Сложная, ужасно сложная штука жизнь: одни счастливы, найдя семью, другие находят счастье в том, что разрушают ее… И все-таки семья там, где дети, и как бы Андрей ни устроил свою новую жизнь, как бы ни старался быть счастливым, — обокрал он себя. Не потому, что оставил ее, нет. Дети! Брошенные дети. Разве они простят когда-нибудь такую измену? Вот Леша. Еще так недавно он говорил об отце с печальным благоговением, а вчера, когда пришло письмо, первое письмо после двухмесячного молчания, даже не захотел взять его в руки и не только не обрадовался, но как будто обозлился, лицо позеленело, губы задрожали:

— Не нужны мне его письма!

Вера начала читать вслух, и Алеша вышел в другую комнату. Вера потом сказала:

— Послушай, это странно: когда от отца ничего не было, ты грозился написать ему, как мы издеваемся над тобой, а теперь тебе не нужны его письма…

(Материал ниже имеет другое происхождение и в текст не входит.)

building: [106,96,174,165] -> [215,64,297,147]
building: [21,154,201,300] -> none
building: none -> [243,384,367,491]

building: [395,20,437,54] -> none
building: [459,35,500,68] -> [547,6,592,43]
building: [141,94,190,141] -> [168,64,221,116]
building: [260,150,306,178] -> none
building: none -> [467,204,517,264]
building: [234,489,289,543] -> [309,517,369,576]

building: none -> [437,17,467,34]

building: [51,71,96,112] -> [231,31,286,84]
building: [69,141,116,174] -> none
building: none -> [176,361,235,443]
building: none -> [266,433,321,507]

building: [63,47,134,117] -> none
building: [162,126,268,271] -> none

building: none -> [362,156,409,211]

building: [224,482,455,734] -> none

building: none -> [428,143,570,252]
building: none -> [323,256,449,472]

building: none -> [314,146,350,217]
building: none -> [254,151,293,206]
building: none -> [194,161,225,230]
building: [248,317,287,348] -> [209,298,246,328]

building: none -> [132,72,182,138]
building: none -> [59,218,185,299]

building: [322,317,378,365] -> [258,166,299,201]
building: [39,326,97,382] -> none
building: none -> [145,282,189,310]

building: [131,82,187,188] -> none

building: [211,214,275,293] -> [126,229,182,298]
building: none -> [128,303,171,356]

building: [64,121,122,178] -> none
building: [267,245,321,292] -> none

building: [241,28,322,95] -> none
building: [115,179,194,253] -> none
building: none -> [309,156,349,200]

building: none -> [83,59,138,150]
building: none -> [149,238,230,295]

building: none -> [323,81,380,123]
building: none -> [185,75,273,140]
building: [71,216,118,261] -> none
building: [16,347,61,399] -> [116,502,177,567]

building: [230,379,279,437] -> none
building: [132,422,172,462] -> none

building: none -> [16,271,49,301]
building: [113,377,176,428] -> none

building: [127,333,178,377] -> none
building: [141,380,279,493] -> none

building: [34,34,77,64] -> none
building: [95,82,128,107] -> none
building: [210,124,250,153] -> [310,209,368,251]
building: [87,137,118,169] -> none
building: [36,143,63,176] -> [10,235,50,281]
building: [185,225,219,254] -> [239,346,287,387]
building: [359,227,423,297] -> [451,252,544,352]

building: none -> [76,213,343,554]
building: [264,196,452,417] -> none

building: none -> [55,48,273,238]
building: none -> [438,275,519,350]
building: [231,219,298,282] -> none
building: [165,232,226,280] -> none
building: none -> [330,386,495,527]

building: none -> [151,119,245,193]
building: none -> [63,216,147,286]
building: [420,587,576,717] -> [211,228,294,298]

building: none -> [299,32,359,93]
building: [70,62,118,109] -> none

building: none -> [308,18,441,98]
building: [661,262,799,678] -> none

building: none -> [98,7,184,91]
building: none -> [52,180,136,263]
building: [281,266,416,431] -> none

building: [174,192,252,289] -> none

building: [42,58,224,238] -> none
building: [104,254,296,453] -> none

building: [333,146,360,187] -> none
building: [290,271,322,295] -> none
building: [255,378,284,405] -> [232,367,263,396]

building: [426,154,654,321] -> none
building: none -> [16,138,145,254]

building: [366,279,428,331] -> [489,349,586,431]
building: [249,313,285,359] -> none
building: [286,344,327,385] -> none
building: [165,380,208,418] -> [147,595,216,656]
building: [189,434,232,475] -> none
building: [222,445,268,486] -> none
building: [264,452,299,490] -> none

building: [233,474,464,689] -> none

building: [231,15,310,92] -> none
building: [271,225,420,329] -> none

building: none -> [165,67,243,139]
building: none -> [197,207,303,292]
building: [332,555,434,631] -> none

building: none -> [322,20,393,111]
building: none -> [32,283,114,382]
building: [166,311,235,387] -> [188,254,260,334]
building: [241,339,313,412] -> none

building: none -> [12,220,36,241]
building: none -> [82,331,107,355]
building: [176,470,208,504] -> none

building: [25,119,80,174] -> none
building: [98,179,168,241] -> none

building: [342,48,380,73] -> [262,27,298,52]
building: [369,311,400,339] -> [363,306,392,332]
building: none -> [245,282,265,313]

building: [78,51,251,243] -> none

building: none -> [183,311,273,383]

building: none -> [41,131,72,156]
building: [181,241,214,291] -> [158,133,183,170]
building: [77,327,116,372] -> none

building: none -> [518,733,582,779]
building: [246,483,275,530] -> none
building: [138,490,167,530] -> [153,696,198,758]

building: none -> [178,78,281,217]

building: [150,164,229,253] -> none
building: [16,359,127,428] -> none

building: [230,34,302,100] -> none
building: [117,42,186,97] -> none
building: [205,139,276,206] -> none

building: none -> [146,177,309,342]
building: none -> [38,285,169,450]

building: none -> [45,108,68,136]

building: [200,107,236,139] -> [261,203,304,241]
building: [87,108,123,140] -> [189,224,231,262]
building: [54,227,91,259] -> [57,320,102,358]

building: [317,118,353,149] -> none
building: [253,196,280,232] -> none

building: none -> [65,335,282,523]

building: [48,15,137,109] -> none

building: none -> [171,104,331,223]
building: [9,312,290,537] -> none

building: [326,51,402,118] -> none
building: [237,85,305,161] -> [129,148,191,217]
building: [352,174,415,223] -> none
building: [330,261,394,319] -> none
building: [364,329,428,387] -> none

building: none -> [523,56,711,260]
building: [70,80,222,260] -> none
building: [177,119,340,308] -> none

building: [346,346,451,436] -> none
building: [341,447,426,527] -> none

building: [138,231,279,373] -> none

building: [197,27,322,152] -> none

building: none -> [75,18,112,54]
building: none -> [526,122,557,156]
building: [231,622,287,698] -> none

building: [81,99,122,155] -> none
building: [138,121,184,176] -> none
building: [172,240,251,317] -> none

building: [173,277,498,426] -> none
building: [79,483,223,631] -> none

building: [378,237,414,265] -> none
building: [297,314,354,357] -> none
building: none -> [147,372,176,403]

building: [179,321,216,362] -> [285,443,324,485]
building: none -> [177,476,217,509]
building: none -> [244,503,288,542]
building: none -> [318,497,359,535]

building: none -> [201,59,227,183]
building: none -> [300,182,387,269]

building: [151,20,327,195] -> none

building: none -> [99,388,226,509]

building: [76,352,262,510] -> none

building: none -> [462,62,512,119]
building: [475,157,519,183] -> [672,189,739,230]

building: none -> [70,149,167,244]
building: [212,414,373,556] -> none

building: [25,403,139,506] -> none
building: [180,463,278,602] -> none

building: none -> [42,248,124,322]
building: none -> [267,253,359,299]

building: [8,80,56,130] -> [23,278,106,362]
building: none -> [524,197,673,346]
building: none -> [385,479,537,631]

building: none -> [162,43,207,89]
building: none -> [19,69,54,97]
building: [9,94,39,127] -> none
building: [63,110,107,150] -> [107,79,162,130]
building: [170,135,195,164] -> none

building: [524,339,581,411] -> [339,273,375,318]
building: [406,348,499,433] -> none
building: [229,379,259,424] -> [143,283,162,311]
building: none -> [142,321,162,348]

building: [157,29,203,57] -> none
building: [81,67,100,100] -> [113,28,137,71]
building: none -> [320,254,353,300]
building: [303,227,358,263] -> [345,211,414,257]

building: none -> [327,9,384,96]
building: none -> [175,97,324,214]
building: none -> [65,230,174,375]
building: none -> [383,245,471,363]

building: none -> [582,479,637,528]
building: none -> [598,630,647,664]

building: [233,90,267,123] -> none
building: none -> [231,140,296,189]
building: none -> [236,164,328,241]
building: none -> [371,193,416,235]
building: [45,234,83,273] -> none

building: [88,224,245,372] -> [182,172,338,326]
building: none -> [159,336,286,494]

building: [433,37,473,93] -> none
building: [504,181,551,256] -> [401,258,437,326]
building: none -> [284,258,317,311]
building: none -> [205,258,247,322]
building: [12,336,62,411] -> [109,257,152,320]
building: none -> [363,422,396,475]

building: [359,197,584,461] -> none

Он бросил на сестру уничтожающий взгляд:

— «Странно, странно»! Что ты понимаешь? Тебе надо — радуйся, пиши.

— И напишу. А как насчет привета от сыночка?

Алеша позеленел еще больше и, заикаясь, крикнул:

— Н-некому мне слать приветы! Понятно? И не расписывайся за грамотных!

Анна Герасимовна старалась притушить неприязнь к отцу. Но вряд ли в их душах возникнет другое чувство. Конечно, если бы не фронт, не опасность, и она и Верочка быстрее перестали бы думать о нем.